JOB
From the entries that follow, copy exactly the lines beginning at the line holding "05/17, Temperature: 23.5 -> 19.8" and continuing through the line holding "4, 3: 2214 -> 1900".

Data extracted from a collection
++++++++++
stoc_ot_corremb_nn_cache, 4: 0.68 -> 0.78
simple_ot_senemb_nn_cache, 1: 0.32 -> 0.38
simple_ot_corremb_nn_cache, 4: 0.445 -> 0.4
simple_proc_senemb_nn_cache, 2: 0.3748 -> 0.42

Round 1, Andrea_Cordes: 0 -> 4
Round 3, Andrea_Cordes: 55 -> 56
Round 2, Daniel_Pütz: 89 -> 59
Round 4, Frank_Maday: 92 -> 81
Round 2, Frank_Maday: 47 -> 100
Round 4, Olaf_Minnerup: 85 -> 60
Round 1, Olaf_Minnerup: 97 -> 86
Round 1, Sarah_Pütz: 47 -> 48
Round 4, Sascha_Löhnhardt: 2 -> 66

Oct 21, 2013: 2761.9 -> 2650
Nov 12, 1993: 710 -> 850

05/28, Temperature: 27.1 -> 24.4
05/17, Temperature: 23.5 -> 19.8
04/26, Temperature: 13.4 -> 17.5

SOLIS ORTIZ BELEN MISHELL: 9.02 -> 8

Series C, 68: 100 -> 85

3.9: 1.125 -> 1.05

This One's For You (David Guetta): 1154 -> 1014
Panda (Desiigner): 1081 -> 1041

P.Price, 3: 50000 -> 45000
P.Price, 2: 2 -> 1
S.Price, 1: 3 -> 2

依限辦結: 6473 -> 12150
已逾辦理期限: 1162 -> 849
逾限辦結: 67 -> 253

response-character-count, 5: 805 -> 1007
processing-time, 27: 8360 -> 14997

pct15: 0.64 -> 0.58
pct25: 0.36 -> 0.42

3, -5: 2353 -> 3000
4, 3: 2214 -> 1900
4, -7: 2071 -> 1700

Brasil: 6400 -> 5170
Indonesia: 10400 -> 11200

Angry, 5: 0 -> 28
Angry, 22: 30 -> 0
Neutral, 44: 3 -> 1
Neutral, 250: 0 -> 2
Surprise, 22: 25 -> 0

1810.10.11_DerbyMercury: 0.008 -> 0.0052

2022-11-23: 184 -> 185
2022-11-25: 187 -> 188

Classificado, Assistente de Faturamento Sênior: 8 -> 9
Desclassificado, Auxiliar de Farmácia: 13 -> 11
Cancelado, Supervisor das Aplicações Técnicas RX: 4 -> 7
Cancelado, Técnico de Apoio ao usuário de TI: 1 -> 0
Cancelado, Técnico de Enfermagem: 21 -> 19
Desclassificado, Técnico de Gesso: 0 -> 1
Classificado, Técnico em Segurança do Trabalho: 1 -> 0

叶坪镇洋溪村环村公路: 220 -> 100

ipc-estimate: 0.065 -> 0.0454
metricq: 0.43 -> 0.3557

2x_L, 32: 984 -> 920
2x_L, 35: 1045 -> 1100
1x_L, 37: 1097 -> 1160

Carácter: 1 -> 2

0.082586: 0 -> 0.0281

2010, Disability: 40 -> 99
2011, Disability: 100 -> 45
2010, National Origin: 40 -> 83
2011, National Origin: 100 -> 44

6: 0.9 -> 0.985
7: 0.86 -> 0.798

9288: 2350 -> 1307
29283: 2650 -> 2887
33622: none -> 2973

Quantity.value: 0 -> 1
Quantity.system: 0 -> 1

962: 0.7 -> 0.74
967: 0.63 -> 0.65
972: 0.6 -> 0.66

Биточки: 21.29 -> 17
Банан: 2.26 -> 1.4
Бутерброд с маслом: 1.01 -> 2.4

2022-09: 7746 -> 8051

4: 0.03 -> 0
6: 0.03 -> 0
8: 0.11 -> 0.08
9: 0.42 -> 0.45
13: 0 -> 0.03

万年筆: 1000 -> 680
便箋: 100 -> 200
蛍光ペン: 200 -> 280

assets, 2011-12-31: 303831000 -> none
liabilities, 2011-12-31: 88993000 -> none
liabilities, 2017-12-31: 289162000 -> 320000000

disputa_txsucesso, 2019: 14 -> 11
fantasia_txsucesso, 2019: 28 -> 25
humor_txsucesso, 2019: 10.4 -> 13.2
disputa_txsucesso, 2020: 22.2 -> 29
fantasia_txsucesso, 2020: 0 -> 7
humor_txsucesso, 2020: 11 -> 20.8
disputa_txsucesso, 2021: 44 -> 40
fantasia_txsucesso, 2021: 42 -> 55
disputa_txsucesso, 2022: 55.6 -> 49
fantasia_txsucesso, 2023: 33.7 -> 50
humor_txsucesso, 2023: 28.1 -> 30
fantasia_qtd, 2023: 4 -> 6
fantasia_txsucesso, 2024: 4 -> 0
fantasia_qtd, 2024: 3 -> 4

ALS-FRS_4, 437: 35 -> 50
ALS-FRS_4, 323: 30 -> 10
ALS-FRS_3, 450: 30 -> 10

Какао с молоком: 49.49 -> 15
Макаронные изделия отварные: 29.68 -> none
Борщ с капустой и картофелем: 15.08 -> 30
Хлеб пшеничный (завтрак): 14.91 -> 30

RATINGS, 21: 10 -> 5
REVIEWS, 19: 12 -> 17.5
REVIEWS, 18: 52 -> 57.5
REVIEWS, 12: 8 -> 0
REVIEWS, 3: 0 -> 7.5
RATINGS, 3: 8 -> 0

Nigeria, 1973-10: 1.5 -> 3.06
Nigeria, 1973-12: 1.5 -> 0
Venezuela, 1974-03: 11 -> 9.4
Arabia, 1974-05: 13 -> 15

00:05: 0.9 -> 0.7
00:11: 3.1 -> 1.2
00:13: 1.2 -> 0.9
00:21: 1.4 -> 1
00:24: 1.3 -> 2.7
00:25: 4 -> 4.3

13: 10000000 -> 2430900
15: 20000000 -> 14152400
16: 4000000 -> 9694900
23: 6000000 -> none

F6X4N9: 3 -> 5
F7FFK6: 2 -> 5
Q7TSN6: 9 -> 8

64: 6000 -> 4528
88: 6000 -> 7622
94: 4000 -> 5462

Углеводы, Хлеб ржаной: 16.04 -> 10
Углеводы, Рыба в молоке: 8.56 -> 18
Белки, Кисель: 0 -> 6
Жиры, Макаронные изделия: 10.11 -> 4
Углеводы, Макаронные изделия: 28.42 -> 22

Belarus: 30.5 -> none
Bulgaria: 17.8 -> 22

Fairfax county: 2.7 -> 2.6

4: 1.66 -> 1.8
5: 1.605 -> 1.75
++++++++++
SOLUTION BELOW
05/17, Temperature: 23.5 -> 19.8
04/26, Temperature: 13.4 -> 17.5

SOLIS ORTIZ BELEN MISHELL: 9.02 -> 8

Series C, 68: 100 -> 85

3.9: 1.125 -> 1.05

This One's For You (David Guetta): 1154 -> 1014
Panda (Desiigner): 1081 -> 1041

P.Price, 3: 50000 -> 45000
P.Price, 2: 2 -> 1
S.Price, 1: 3 -> 2

依限辦結: 6473 -> 12150
已逾辦理期限: 1162 -> 849
逾限辦結: 67 -> 253

response-character-count, 5: 805 -> 1007
processing-time, 27: 8360 -> 14997

pct15: 0.64 -> 0.58
pct25: 0.36 -> 0.42

3, -5: 2353 -> 3000
4, 3: 2214 -> 1900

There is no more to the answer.